Task to carry out.
Only the lines below starting at the one that contains "vase: present [862,663,979,767]" and ending at the one that contains "ottoman: none [46,381,197,493]" are to be reproduced, exactly and with both ends kept.
--- Entries supplied Enclosed Below ---
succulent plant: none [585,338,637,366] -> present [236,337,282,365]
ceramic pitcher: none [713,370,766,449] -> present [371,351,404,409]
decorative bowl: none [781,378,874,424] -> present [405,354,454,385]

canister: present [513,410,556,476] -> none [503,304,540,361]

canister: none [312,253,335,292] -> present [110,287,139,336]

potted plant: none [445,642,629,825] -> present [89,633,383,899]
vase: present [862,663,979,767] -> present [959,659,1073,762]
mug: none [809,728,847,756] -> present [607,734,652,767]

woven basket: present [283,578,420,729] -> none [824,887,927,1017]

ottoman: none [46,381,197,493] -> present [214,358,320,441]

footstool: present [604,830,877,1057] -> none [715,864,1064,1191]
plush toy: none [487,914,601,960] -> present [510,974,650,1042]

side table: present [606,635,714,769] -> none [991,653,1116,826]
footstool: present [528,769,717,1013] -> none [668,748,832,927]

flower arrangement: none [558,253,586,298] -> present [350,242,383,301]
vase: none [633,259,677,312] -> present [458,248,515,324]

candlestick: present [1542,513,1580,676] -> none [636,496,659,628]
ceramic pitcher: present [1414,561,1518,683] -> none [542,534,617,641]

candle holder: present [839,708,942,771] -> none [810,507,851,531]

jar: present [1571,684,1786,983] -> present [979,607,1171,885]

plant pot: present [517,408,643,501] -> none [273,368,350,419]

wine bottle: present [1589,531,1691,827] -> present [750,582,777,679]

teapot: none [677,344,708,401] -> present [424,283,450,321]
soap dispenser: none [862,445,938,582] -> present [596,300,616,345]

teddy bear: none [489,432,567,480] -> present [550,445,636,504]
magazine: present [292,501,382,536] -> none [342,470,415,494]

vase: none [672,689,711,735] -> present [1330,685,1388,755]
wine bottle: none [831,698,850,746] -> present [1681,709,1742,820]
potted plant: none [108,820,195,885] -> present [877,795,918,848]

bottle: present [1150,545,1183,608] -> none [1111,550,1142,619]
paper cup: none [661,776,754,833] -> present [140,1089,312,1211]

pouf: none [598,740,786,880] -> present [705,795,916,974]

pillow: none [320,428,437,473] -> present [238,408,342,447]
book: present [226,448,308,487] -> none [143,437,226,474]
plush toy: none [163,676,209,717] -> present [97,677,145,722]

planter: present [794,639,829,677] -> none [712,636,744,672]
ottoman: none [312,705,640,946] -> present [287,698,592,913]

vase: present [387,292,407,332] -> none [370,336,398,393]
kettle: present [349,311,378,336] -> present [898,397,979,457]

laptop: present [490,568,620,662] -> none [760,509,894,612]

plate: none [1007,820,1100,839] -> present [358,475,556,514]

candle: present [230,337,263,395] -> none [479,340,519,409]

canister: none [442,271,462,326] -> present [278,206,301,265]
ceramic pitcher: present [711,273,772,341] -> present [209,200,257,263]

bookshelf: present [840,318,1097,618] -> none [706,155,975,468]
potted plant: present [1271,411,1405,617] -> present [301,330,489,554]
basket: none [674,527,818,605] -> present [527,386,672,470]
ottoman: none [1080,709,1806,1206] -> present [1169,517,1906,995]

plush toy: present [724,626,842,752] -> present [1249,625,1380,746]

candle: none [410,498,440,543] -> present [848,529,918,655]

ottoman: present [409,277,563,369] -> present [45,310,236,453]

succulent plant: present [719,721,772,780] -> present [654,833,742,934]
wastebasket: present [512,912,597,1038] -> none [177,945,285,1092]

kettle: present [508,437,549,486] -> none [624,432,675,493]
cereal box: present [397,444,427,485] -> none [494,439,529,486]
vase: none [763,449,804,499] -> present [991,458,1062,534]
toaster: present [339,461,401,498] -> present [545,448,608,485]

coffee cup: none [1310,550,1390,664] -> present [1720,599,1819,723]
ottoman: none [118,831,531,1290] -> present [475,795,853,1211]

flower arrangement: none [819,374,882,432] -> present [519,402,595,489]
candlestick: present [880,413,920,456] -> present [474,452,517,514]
--- End of Enclosed Entries supplied ---
Task answer.
vase: present [862,663,979,767] -> present [959,659,1073,762]
mug: none [809,728,847,756] -> present [607,734,652,767]

woven basket: present [283,578,420,729] -> none [824,887,927,1017]

ottoman: none [46,381,197,493] -> present [214,358,320,441]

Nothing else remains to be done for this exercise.